Replace junk data while placing table in word document using aspose.words

deepi · September 19, 2011, 1:07am

Actually iam placing a table in word document usign aspose.words and while retrieving word document content using doc.range.text iam getting some unwanted data as shown below…how to replace tht unwanted data …for example i gave table screen shot attchment which i gave in word document…while rettrieving iam getting in this below way…how to replace

by using doc.range.text iam getting in this way

Testaaaaaaaaaatestsampleaa

while iam trying in innerxml iam getting in this way

Testtestsample

AndreyN · September 19, 2011, 1:53am

Hello
Thanks for your request. I this case you can try using PreserveTableLayout option of TxtSaveOptions Class. This option specifies whether the program should attempt to preserve layout of tables when saving in the plain text format.
https://reference.aspose.com/words/net/aspose.words.saving/txtsaveoptions/preservetablelayout/
Also I think the information provided here will be useful for you:
https://docs.aspose.com/words/java/extract-selected-content-between-nodes/
Best regards,

deepi · September 19, 2011, 2:05am

i tried in this method is it the right way to use?getting only content without any junk ,special characters,codes…

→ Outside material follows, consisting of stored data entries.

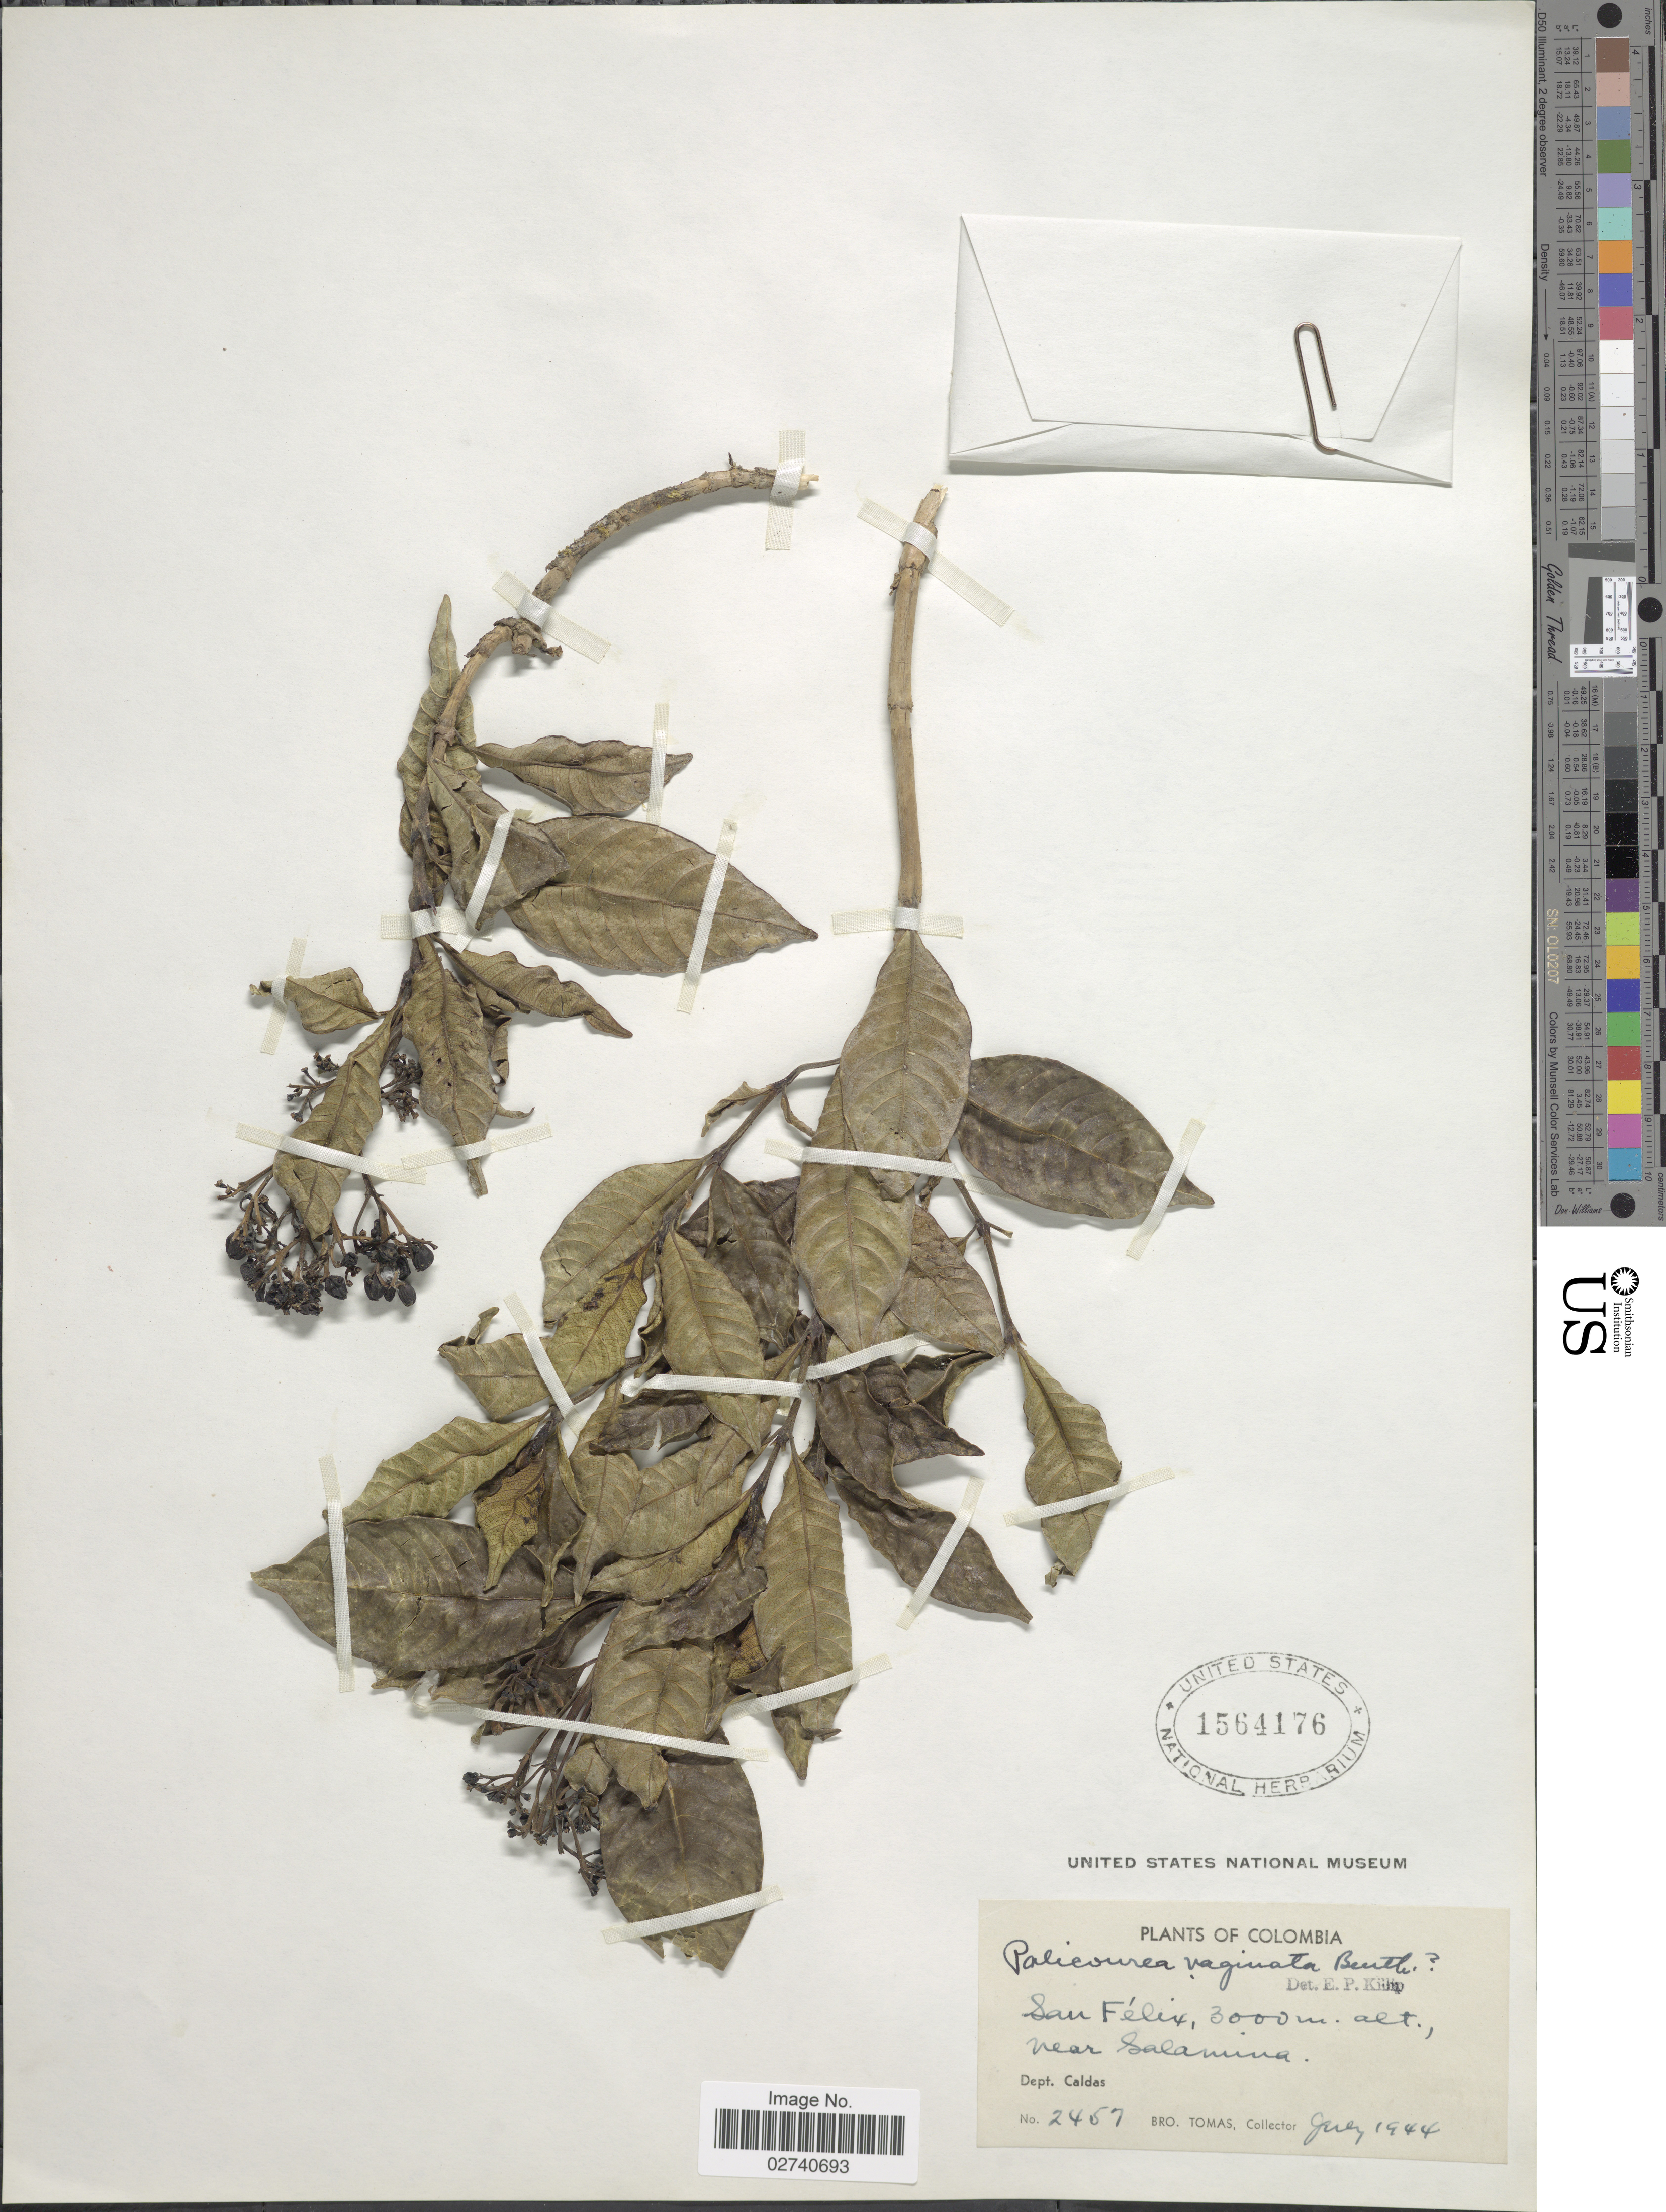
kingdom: Plantae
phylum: Tracheophyta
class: Magnoliopsida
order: Gentianales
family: Rubiaceae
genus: Palicourea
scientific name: Palicourea vaginata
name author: Benth.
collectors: B. Tomas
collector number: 2457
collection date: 1944-07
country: Colombia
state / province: Caldas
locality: San Felix, near Salamina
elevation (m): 3000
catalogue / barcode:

Document dstDoc = new Document(@"C:\Textclean1.docx"); //Paper size of this document is A4
string value = dstDoc.ToTxt();
value = value.Replace("\r", "").Replace("\n", "");

AndreyN · September 19, 2011, 2:13am

Hello
Thanks for your request.
The ways to retrieve text from the document are:
· Use Document.Save with SaveFormat.Text to save as plain text into a file or stream.
· Use Node.ToTxt. Internally, this invokes save as text into a memory stream and returns the resulting string.
· Use Node.GetText to retrieve text with all Microsoft Word control characters including field codes.
· Implement a custom DocumentVisitor to perform customized extraction.
Please see the following link to learn more:
https://docs.aspose.com/words/java/extract-selected-content-between-nodes/
You can try using the folliwng code:

Document doc = new Document("C:\\Temp\\in.docx");
Console.WriteLine(doc.GetText());

Or Save to TXT using PreserveTableLayout option:

TxtSaveOptions options = new TxtSaveOptions();
options.PreserveTableLayout = true;
Document doc = new Document("C:\\Temp\\in.docx");
doc.Save("C:\\Temp\\out.txt", options);

Best regards,

deepi · September 19, 2011, 2:29am

when iam trying to place some characters in one column in table like this
Gfhg.,*&$#1254@!)({}[]":;,./?^%_+~`
by using doc.Totxt() it is reading all the characters as in same way…it is not replacing… actually by using totxt it read only content no special charatcters …y like tht

deepi · September 19, 2011, 2:29am

when iam trying to place some characters in one column in table like this
Gfhg.,*&$#1254@!)({}[]":;,./?^%_+~`

by using doc.TOtxt() it is reading all the characters as in same way…it is not replacing

AndreyN · September 19, 2011, 5:27am

Hello
Thanks for your request. Unfortunately, it is not quite clear for me what your problem is. Could you please describe your issue more specifically and provide sample input and expected output documents here for testing? I will check the issue on my side and provide you more information.
Best regards,